From the photo and looking at the bracts, it looks most like spotted knapweed.
PZ Myers says
Yes, Mary was scurrying around using Seek to identify plants, and was complaining about how almost everything was an invasive species.
hemidactylus says
Spotted knapweed violates the Geneva convention by using chemical weapons against other plants:
https://www.smithsonianmag.com/science-nature/wicked-weed-of-the-west-97008935/
This is known as allelopathy. They also aid the spread of hantavirus due to deer mice, though we helped by importing a fly intended to control spotted knapweed that have larva deer mice find tasty.
Lovely flower though.
René says
Homo sapiens sapiens has to be the most invasive species ever.
lumipuna says
I knew several Eurasian weeds are seriously invasive in North America, but I’d have never guessed about knapweed. They’re some of my favorite wild flowers.
charley says
We drove from Seattle to Michigan about a week ago. The windshield carnage seemed less than decades ago. Theodore Roosevelt National Park, however, was thick with grasshoppers. Maybe fifty would scatter with each step. And showy Spurge Hawkmoth caterpillars were common in our campsite, devouring the invasive plant it was introduced to control. Also, random wandering bison and fields of prairie dogs. While I’m rambling, we were surprised to spot flocks of several pelicans in Montana and Michigan.
birgerjohansson says
At least, it is probably too far north for kudzu to thrive. Maybe.
robro says
We’ve got a non-native thistle growing in our yard. I think it’s the yellow knapweed but I’m no authority on any of these plants. The person who is, my partner and avid native plant person, points and says pull that up. So, I try to pull it up. It occasionally stings the heck out of my hand even wearing gloves.
But, we have an even worse invasive plant around us: Acacias. There is a little grove of them in our neighbors yard and they refuse to do anything about it. We were sitting outside the other day watching the seeds blow into our yard. Earlier in the spring there would be waves of Acacia pollen wafting across our yard with all the sneezing, coughing, and bleary eyes that come with that stuff.
The real problem with the Acacia is fire. Presumably the county has banned Acacia, but they’re not at the point of making people hack it out like they have the juniper in people’s front yards.
raven says
That sounds like yellow starthistle which is sometimes called yellow knapweed.
That is another invasive species that is causing real problems in the west.
So far it is mostly an arid lands plant, but given how California is drying out, that is going to be a lot of the state.
StevoR says
@robro : “But, we have an even worse invasive plant around us: Acacias. There is a little grove of them in our neighbors yard and they refuse to do anything about it. We were sitting outside the other day watching the seeds blow into our yard. Earlier in the spring there would be waves of Acacia pollen wafting across our yard with all the sneezing, coughing, and bleary eyes that come with that stuff.”
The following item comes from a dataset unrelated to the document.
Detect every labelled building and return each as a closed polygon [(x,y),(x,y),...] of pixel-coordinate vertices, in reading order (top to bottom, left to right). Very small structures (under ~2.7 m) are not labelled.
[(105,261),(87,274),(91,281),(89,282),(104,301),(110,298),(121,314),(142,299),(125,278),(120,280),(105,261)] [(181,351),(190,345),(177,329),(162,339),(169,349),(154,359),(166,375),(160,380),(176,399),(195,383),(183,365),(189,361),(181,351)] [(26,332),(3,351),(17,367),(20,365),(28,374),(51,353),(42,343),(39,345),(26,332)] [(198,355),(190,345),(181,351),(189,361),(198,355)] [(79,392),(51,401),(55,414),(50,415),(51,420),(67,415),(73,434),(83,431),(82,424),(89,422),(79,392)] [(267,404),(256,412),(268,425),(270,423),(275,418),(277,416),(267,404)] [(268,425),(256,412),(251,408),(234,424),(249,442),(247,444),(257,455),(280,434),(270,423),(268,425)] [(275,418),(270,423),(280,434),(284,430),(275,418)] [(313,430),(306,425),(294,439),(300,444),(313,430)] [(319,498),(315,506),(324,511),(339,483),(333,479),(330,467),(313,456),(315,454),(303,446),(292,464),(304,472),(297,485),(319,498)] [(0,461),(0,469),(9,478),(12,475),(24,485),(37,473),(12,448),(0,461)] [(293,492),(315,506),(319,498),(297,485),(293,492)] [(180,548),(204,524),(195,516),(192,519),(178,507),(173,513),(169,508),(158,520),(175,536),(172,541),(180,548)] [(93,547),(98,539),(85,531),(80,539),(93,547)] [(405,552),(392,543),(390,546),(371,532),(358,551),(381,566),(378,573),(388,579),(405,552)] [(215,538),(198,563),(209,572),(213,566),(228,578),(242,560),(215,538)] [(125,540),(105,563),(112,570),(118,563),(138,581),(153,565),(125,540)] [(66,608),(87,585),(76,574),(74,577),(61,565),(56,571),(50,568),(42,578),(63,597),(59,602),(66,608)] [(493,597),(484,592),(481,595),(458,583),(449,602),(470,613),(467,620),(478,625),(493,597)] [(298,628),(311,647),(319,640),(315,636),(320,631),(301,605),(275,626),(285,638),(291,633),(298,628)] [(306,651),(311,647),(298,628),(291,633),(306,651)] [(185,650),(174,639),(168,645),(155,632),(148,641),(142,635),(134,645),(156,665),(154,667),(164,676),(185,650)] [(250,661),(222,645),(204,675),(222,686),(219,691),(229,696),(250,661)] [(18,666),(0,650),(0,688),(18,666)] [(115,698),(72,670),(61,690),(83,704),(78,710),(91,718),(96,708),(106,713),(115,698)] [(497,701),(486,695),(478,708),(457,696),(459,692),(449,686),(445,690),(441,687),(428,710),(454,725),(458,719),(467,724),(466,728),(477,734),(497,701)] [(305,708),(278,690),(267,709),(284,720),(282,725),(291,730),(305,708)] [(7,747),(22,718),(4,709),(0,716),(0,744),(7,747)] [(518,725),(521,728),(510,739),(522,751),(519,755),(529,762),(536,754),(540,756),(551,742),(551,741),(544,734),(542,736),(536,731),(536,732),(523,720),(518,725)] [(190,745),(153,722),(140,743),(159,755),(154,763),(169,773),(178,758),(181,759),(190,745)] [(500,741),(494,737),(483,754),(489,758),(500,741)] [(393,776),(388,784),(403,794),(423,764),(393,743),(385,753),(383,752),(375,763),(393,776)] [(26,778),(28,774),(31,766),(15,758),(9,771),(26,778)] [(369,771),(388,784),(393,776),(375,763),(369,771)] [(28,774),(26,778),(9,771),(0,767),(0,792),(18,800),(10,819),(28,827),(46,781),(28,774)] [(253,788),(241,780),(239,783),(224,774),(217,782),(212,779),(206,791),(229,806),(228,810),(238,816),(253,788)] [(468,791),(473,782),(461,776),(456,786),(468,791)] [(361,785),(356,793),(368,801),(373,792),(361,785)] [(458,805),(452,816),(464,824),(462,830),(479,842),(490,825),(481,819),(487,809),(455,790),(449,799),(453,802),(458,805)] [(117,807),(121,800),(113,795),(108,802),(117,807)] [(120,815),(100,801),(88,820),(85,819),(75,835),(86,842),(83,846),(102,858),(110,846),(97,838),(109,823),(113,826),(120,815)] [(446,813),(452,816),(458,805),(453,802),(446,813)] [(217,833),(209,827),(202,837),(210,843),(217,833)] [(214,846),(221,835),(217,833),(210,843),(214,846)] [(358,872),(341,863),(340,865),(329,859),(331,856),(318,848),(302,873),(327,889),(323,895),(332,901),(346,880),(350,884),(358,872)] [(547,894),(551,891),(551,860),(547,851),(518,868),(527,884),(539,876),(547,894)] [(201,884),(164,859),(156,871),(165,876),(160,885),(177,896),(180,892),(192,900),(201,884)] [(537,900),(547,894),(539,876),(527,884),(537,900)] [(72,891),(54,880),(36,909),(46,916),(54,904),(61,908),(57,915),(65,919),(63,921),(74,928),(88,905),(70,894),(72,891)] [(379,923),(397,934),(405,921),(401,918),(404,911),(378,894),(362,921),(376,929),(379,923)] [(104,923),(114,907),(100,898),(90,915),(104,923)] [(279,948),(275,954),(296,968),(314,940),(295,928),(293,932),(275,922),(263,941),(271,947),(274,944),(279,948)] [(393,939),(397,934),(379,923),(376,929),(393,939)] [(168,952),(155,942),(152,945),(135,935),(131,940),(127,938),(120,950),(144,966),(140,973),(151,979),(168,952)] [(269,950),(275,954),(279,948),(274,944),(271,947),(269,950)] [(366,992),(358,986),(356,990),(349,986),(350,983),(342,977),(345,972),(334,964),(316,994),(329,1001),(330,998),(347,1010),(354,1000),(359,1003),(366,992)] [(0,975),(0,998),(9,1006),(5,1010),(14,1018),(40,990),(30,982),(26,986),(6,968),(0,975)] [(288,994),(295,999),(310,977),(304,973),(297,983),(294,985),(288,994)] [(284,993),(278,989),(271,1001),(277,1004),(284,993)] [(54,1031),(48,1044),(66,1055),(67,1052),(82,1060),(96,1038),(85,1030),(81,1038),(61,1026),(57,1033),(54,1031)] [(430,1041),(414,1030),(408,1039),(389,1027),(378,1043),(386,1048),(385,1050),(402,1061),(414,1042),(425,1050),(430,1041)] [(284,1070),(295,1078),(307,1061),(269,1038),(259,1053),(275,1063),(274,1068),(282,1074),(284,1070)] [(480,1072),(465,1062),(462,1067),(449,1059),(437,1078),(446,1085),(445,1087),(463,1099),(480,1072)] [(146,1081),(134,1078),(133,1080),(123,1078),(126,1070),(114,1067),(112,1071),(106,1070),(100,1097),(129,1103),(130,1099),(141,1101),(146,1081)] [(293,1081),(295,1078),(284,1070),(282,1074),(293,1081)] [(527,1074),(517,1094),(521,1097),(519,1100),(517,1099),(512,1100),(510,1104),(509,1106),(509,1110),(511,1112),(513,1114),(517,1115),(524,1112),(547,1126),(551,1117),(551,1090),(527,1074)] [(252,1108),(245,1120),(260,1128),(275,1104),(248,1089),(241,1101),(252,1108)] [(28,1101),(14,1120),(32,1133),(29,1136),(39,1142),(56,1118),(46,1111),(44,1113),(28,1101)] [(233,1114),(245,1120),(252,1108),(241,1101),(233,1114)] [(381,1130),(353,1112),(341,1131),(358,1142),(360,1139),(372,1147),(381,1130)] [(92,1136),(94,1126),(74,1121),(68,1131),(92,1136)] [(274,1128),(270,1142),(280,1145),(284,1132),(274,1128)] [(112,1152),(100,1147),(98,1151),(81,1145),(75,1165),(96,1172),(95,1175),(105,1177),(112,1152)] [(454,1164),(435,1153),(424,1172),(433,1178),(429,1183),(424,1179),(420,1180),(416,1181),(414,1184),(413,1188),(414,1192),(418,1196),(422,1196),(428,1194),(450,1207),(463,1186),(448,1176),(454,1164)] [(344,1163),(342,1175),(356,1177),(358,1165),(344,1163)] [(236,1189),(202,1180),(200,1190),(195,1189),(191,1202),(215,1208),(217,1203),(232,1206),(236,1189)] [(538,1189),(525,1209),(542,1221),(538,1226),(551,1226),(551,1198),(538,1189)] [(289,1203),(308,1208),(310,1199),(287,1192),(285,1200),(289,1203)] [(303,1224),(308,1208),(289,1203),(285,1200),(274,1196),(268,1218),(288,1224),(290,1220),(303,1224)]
Which species of Acacia do you know?
Note that the Wattle (Acacia) species have sometimes been blamed unfairly allergy~wise – see :
https://anpsa.org.au/APOL2007/jan07-s3.html
John Morales says
[I did wait]
Flowers are the reproductive organs of those plants.
John Morales says
StevoR, allergies to the plant equivalent of spermatozoa. Just saying.
birgerjohansson says
Some places in California have started to use goats to remove unwanted vegetation. It helps suppress the risk of firestorms.
I assume any unwanted vegetation in Minnesota provide less drastic problems. Triffids?